Sacramentaire de Charles le Chauve
Page de titre avec lettre ornée
École du Palais de Charles le Chauve, vers 869-870
BnF, Manuscrits, Latin 1141 fol. 1
Le manuscrit est copié sur du parchemin,
support qui a remplacé le papyrus au Moyen Âge. Il débute
par une page de titre que marque une grande initiale ornée, ici
la lettre I. La formule latine précise que le sacramentaire a été composé par
le pape saint Grégoire, selon le rite romain dont elle donne l'ordonnancement.
Cette page de titre, appelée incipit d'après le premier mot du titre des formules latines, renferme l'intitulé de l'ouvrage, Incipit liber sacramentorum de circulo anni a sancto Gregorio papa romano editus, et le début de l'Ordo missae, sorte de guide abrégé pour la célébration de l'avant-messe suivant le rit romain. Selon le titre, ce sacramentaire aurait été rédigé ("editus") par le pape Grégoire le Grand (590-604). Cette attribution posthume n'est attestée qu'à la fin du VIIIe siècle et due à l'action de Charlemagne. Soucieux d'unifier ses territoires par des pratiques religieuses communes, le roi des Francs souhaite réformer la liturgie sur le modèle romain et mettre à disposition de son clergé les livres nécessaires au culte. Il demande au pape Hadrien Ier (772-795) de lui envoyer, parmi d'autres livres liturgiques, un sacramentaire strictement romain. Dans la réponse qu'il envoie à Charlemagne entre 784 et 791, le pape indique que l'exemplaire qu'il lui a fait parvenir par l'intermédiaire de l'abbé Jean de Ravenne est un "sacramentaire arrangé (disposito) par Grégoire". Cependant, si ce dernier a joué un rôle certain dans la composition du livre, l'exemplaire envoyé à Charlemagne renferme des additions postérieures à la mort de Grégoire, correspondant aux usages liturgiques en cours à Rome à la fin du VIIIe siècle. Ce sont ainsi les copistes carolingiens qui ont interprété les propos d'Hadrien, en attribuant à Grégoire la pleine paternité de l'ouvrage. La mention "papa romano" et l'indication "qualiter missa romana celebratur" montrent bien qu'en faisant adopter le sacramentaire de type romain dans les églises franques, Charlemagne se réclamait ainsi de modèles prestigieux et prêtait une allégeance spirituelle à la papauté.

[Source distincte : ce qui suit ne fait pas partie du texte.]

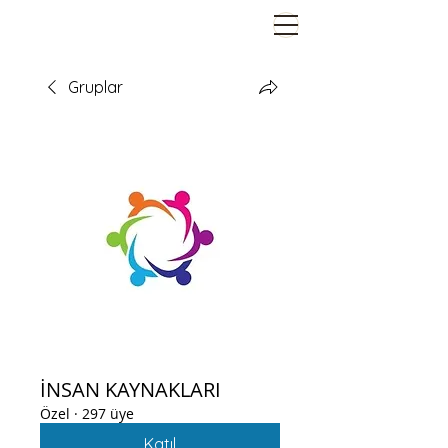
Gruplar
İNSAN KAYNAKLARI
Özel
·
297 üye
Katıl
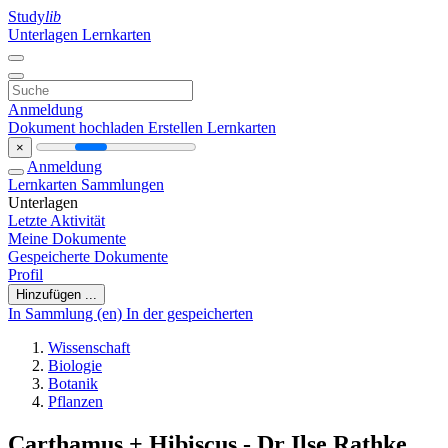
Study
lib
Unterlagen
Lernkarten
Anmeldung
Dokument hochladen
Erstellen Lernkarten
×
Anmeldung
Lernkarten
Sammlungen
Unterlagen
Letzte Aktivität
Meine Dokumente
Gespeicherte Dokumente
Profil
Hinzufügen ...
In Sammlung (en)
In der gespeicherten
Wissenschaft
Biologie
Botanik
Pflanzen
Carthamus + Hibiscus - Dr Ilse Rathke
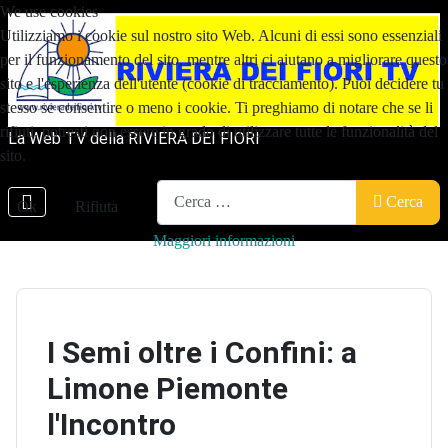
We use cookies
Utilizziamo i cookie sul nostro sito Web. Alcuni di essi sono essenziali
per il funzionamento del sito, mentre altri ci aiutano a migliorare questo
sito e l'esperienza dell'utente (cookie di tracciamento). Puoi decidere tu
stesso se consentire o meno i cookie. Ti preghiamo di notare che se li
rifiuti, potresti non essere in grado di utilizzare tutte le funzionalità del
La Web TV della RIVIERA DEI FIORI
sito.
Cerca
Cerca
Ok
Rifiuta
Maggiori informazioni
I Semi oltre i Confini: a
Limone Piemonte
l'Incontro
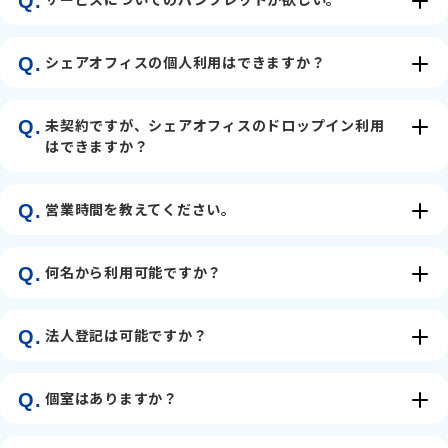
Q.
シェアオフィスの個人利用はできますか？
Q.
未契約ですが、シェアオフィスのドロップイン利用
Q.
はできますか？
営業時間を教えてください。
Q.
何名から利用可能ですか？
Q.
法人登記は可能ですか？
Q.
個室はありますか？
Q.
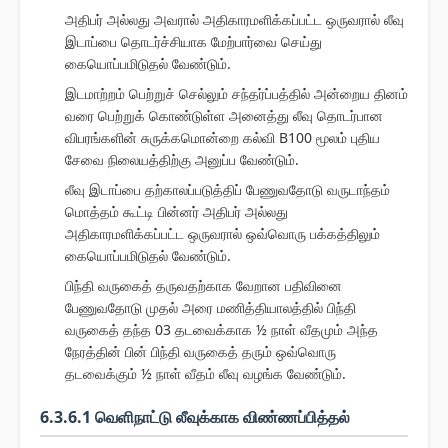
அதிபர் அல்லது அவரால் அதிகாரமளிக்கப்பட்ட ஒருவரால் லீவு
இடாப்பை தொடர்ச்சியாக மேற்பார்வை செய்து
கையொப்பமிடுதல் வேண்டும்.
இடமாற்றம் பெற்றுச் செல்லும் சந்தர்ப்பத்தில் அன்றைய தினம்
வரை பெற்றுக் கொண்டுள்ள அனைத்து லீவு தொடர்பான
விபரங்களின் சுருக்கமொன்றை கல்வி B100 மூலம் புதிய
சேவை நிலையத்திற்கு அனுப்ப வேண்டும்.
லீவு இடாப்பை தற்காலப்படுத்திப் பேணுவதோடு வருடாந்தம்
மொத்தம் கூட்டி பின்னர் அதிபர் அல்லது
அதிகாரமளிக்கப்பட்ட ஒருவரால் ஒவ்வொரு பக்கத்திலும்
கையொப்பமிடுதல் வேண்டும்.
பிந்தி வருகைத் தருவதற்காக வேறான பதிவினை
பேணுவதோடு முதல் அரை மணித்தியாலத்தில் பிந்தி
வருகைத் தந்த 03 தடவைக்காக ½ நாள் வீதமும் அந்த
நேரத்தின் பின் பிந்தி வருகைத் தரும் ஒவ்வொரு
தடவைக்கும் ½ நாள் வீதம் லீவு வழங்க வேண்டும்.
6.3.6.1 வெளிநாட்டு லீவுக்காக விண்ணப்பித்தல்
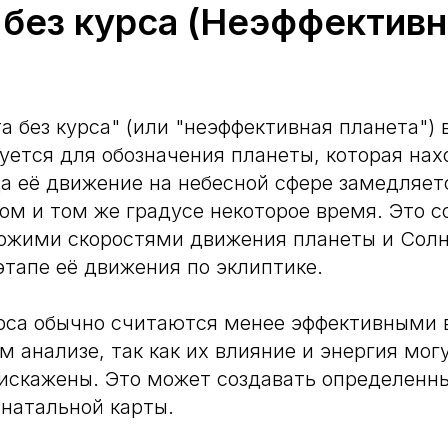
 без курса (Неэффективн
)
а без курса" (или "неэффективная планета") 
уется для обозначения планеты, которая нах
да её движение на небесной сфере замедляет
ом и том же градусе некоторое время. Это с
хожими скоростями движения планеты и Солн
тапе её движения по эклиптике.
рса обычно считаются менее эффективными 
м анализе, так как их влияние и энергия мог
искажены. Это может создавать определенны
натальной карты.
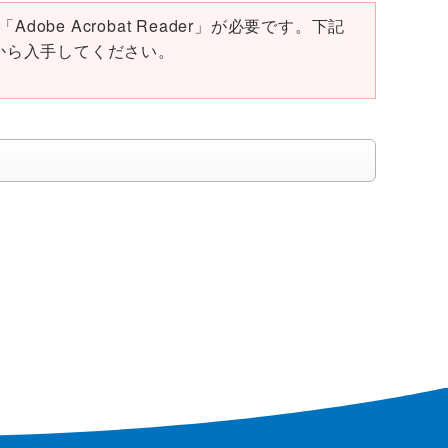
obe Acrobat Reader」が必要です。下記
ページから入手してください。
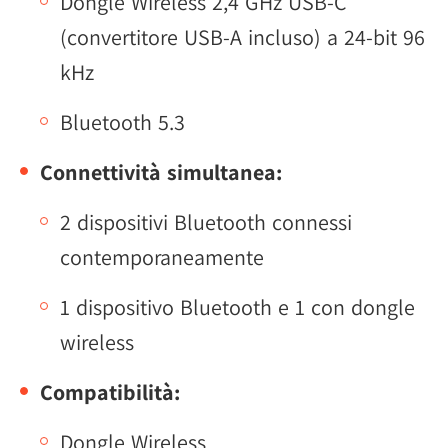
Dongle Wireless 2,4 GHz USB-C
(convertitore USB-A incluso) a 24-bit 96
kHz
Bluetooth 5.3
Connettività simultanea:
2 dispositivi Bluetooth connessi
contemporaneamente
1 dispositivo Bluetooth e 1 con dongle
wireless
Compatibilità:
Dongle Wireless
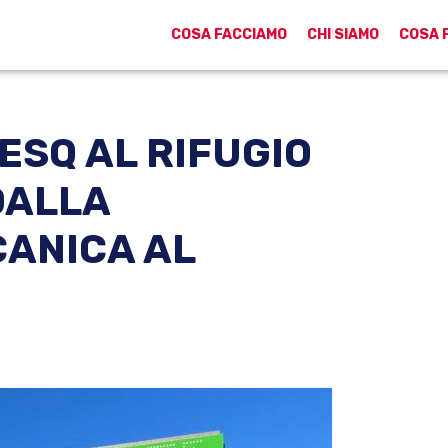
COSA FACCIAMO
CHI SIAMO
COSA 
RESQ AL RIFUGIO
DALLA
CANICA AL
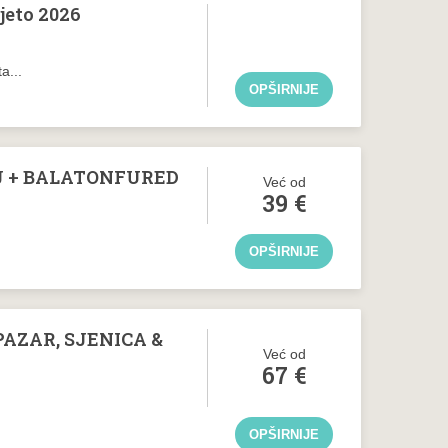
jeto 2026
a...
OPŠIRNIJE
J + BALATONFURED
Već od
39
€
OPŠIRNIJE
AZAR, SJENICA &
Već od
67
€
OPŠIRNIJE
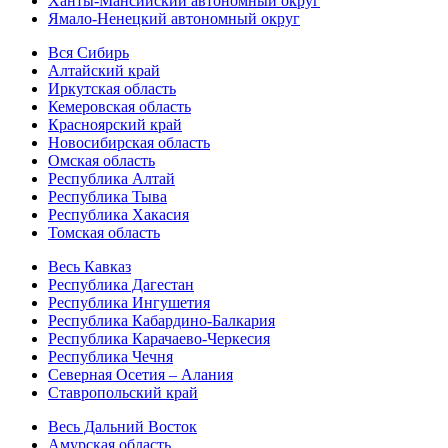
Ханты-Мансийский автономный округ
Ямало-Ненецкий автономный округ
Вся Сибирь
Алтайский край
Иркутская область
Кемеровская область
Красноярский край
Новосибирская область
Омская область
Республика Алтай
Республика Тыва
Республика Хакасия
Томская область
Весь Кавказ
Республика Дагестан
Республика Ингушетия
Республика Кабардино-Балкария
Республика Карачаево-Черкесия
Республика Чечня
Северная Осетия – Алания
Ставропольский край
Весь Дальний Восток
Амурская область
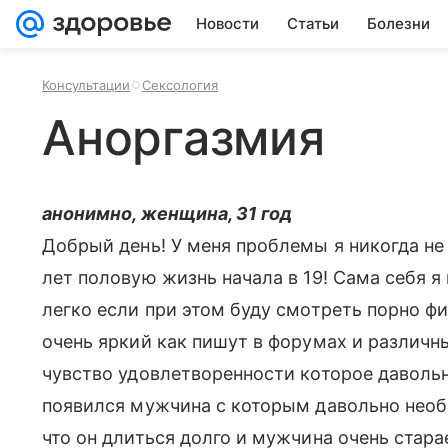
Новости
Статьи
Болезни
Консультации
Сексология
Аноргазмия
анонимно, женщина, 31 год
Добрый день! У меня проблемы я никогда не
лет половую жизнь начала в 19! Сама себя я
легко если при этом буду смотреть порно фи
очень яркий как пишут в форумах и различны
чувство удовлетворенности которое давольн
появился мужчина с которым давольно необ
что он длиться долго и мужчина очень стара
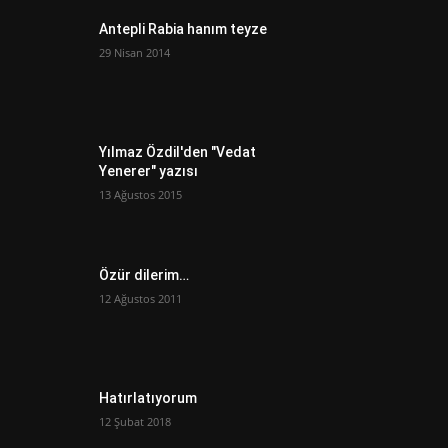
Antepli Rabia hanım teyze
29 Nisan 2014
Yılmaz Özdil'den "Vedat
Yenerer" yazısı
13 Ağustos 2015
Özür dilerim…
12 Ağustos 2011
Hatırlatıyorum
12 Şubat 2018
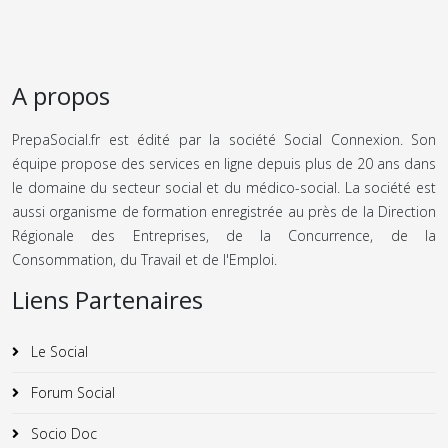
A propos
PrepaSocial.fr est édité par la société Social Connexion. Son
équipe propose des services en ligne depuis plus de 20 ans dans
le domaine du secteur social et du médico-social. La société est
aussi organisme de formation enregistrée au près de la Direction
Régionale des Entreprises, de la Concurrence, de la
Consommation, du Travail et de l'Emploi.
Liens Partenaires
Le Social
Forum Social
Socio Doc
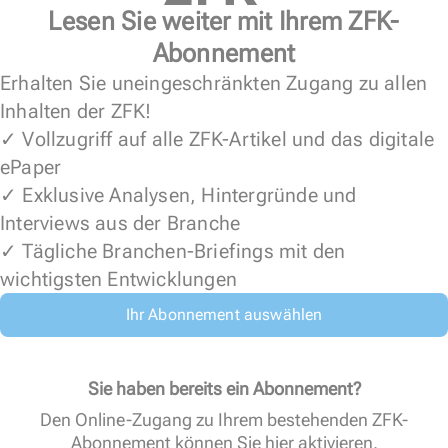
Lesen Sie weiter mit Ihrem ZFK-
Abonnement
Erhalten Sie uneingeschränkten Zugang zu allen
Inhalten der ZFK!
✓ Vollzugriff auf alle ZFK-Artikel und das digitale
ePaper
✓ Exklusive Analysen, Hintergründe und
Interviews aus der Branche
✓ Tägliche Branchen-Briefings mit den
wichtigsten Entwicklungen
Ihr Abonnement auswählen
Sie haben bereits ein Abonnement?
Den Online-Zugang zu Ihrem bestehenden ZFK-
Abonnement können Sie
hier aktivieren
.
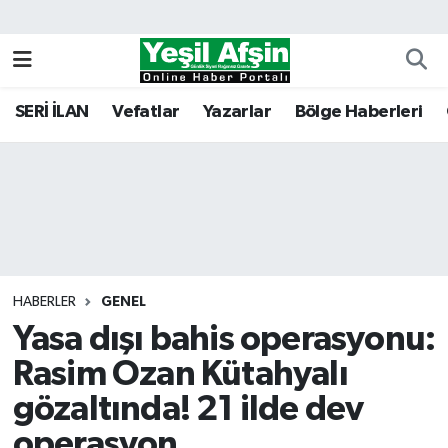
Vefatlar
Kahramanmaraş Nöbetçi Eczaneler
SERİ İLAN
Vefatlar
Yazarlar
Bölge Haberleri
Kahramanmaraş Hava Durumu
Kahramanmaraş Namaz Vakitleri
Kahramanmaraş Trafik Yoğunluk Haritası
Süper Lig Puan Durumu ve Fikstür
HABERLER
GENEL
Yasa dışı bahis operasyonu:
Tüm Manşetler
Rasim Ozan Kütahyalı
Son Dakika Haberleri
gözaltında! 21 ilde dev
Haber Arşivi
operasyon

Lettre ornée et titre en capitales
Transcrit en lettres capitales alternativement dorées, vertes et rouges, émaillées de nombreuses abréviations, le titre est introduit par une lettre ornée d'entrelacs franco-saxons et pourvue d'une terminaison végétale. Les motifs tressés qui garnissent le corps de la lettre sont également d'inspiration franco-saxonne. D'origine insulaire, ces motifs étaient très répandus dans les scriptoria carolingiens, ces ateliers de copie où circulaient de nombreux manuscrits importés de Grande-Bretagne.
Les cotes de l'ouvrage
En haut de la page ont été reportées les anciennes cotes du manuscrit : le chiffre "1844" correspond à la cote de la bibliothèque de Colbert, qui l'a acheté en 1675 avec les livres faisant partie de la succession d'un académicien et collectionneur parisien, Jean Ballesdens, tandis que "Regius 4210 2.2" est l'ancienne cote de la Bibliothèque du Roi, qui s'est enrichie en 1732 des 8000 volumes ayant appartenu à Colbert. Enfin, le chiffre "1141" correspond au numéro de rangement actuel du volume dans le fonds latin.
Comme le veut l'usage, l'estampille de la Bibliothèque royale a été apposée sur cette première page, lors de l'entrée du manuscrit dans les collections.